Coach Bev Kearney was placed on suspension in 2012 when it was discovered she had a long-term relationship with a student. Even though she had won six national track titles at the University of Texas, she was disciplined when the administration learned of the affair. She was then fired. See my prior posts here and here about her lawsuit. She filed suit claiming retaliation after complaining about discrimination. She also alleged that she had been treated differently than other white, male coaches and teachers who also had relationships with students. Coach Kearney is African-American. She compared herself to Major Applewhite who had a brief affair with a student in 2009 and to an unnamed volleyball coach. As I mentioned in this post, her case based on disparate treatment would be difficult.
It is difficult to show disparate treatment. Every department is different. Every boss has different standards. Coach Kearney’s affair occurred in 2002. Coach Applewhite’s one-night stand occurred in 2009. But, the trial court and the court of appeals were satisfied that Coach Kearney had alleged sufficient allegations to indicate she could show disparate treatment. The employer had filed a plea to the jurisdiction, which is comparable to a motion for summary judgment. As I mentioned, Coach Applewhite’s affair with a student lasted only one night and he was disciplined for it. A volleyball coach from the late 90’s and Major Applewhite’s treatment, said the court, sufficed to show allegations of disparate treatment. The court noted, however, that the employer mentioned for the first time in its reply brief that the situations involving the volleyball coach or Coach Applewhite were not similar enough to Coach Kearney’s situation.
But, as most courts of appeals would, it declined to consider allegations raised for the first time in UT’s reply brief. From the employee’s perspective, that is fortunate. It is difficult to argue that different supervisors were applying the same standards, or that one infraction is truly similar to another infraction. The employer might well have succeeded in arguing that Major Applewhite’s offense was short-lived, lasting just one night, and that he did receive discipline for it. He may not have been fired, as Coach Kearney was, but the employer could argue that his offense was not as bad. Coach Kearney’s offense was a long-term relationship. I think the plaintiff dodged a bullet in their appeal. Lawyers do make mistakes, and this may have been significant. See the decision in University of Texas at Austin v. Kearney, No. 14-00500, 2016 WL 2659993 (Tex.App. Austin 2016), here.
UT, however, has requested an appeal. It will be interesting to see if the employer can squeeze in its argument that the situations of the other white, male coaches should not apply.
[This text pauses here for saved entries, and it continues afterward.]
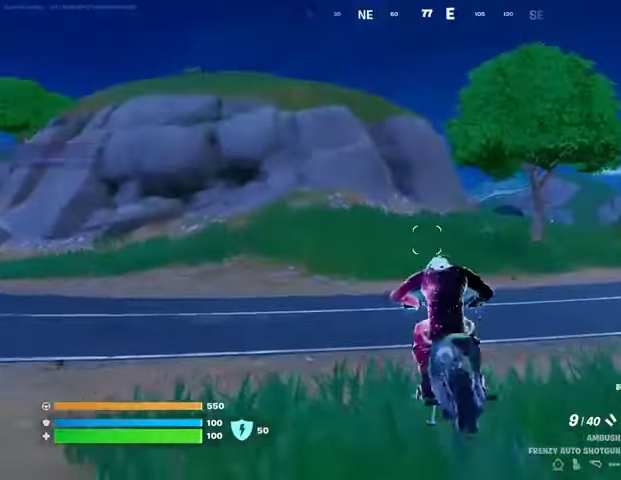
Gameplay with a controller (PlayStation layout); each line is a JSON object with the inputs held at the frame after it. "events" lists button and stick changes between this image and that frame as [ms after this image, input, new state], when the widget could be followed in between.
{"buttons": [], "left_stick": "up", "right_stick": "center", "events": []}
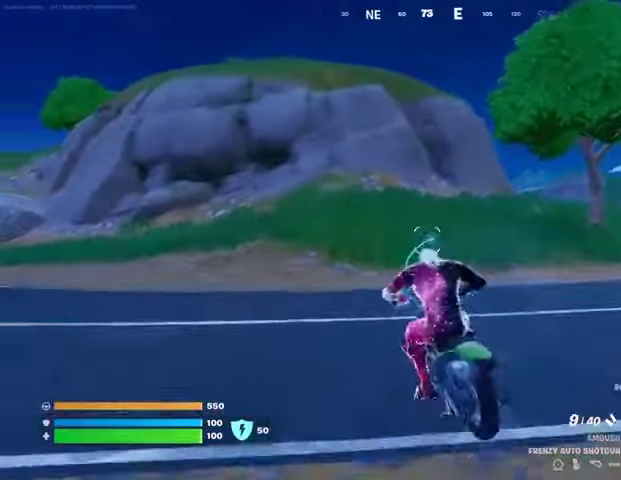
{"buttons": [], "left_stick": "up", "right_stick": "center", "events": []}
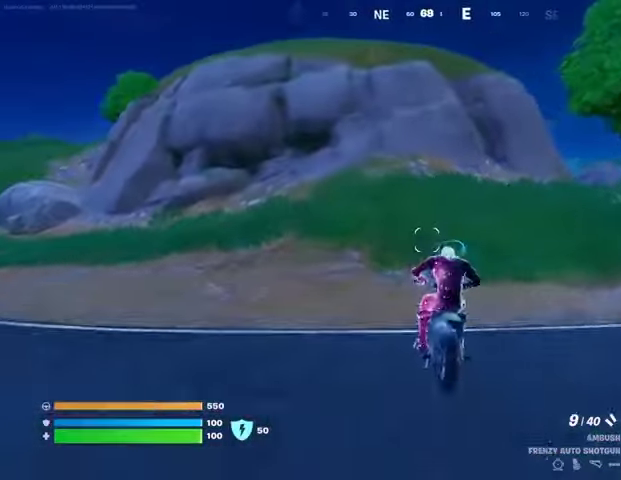
{"buttons": [], "left_stick": "up", "right_stick": "center", "events": []}
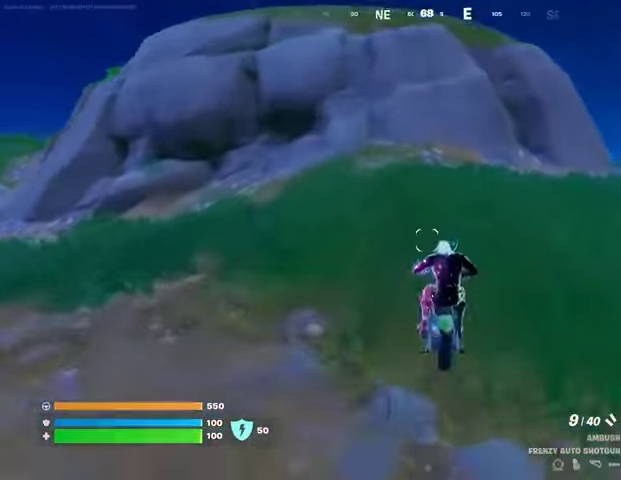
{"buttons": [], "left_stick": "up", "right_stick": "center", "events": []}
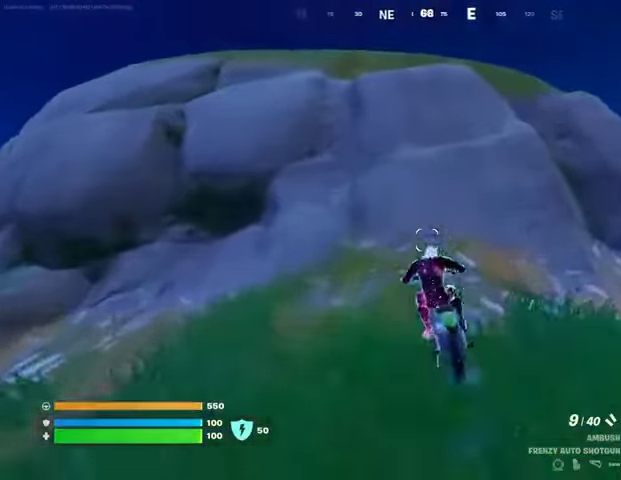
{"buttons": [], "left_stick": "up", "right_stick": "center", "events": []}
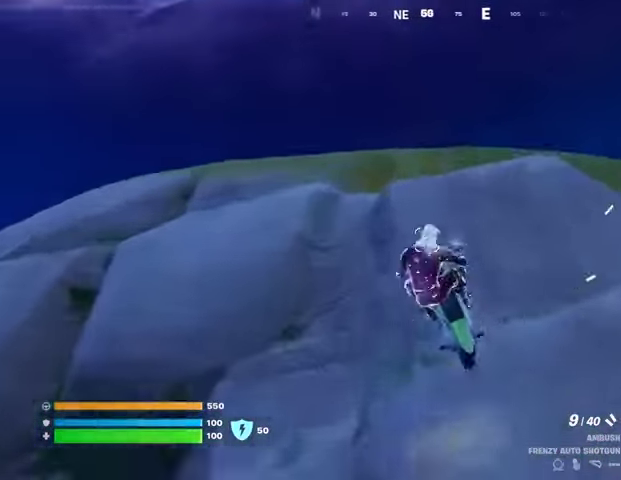
{"buttons": [], "left_stick": "up", "right_stick": "center", "events": [[200, "CROSS", "down"], [333, "CROSS", "up"]]}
Coach Kearney also alleged she suffered retaliation. The Court of Appeals, however, noted that she cannot both claim to have been singled out for unique treatment and that she suffered reprisal for prior complaints of discrimination. The court of Appeals essentially finds that her pleadings negate the retaliation theory of recovery. That ruling strikes me as overly formalistic. But, the Texas Supreme Court is almost certain to affirm this pro-employer finding.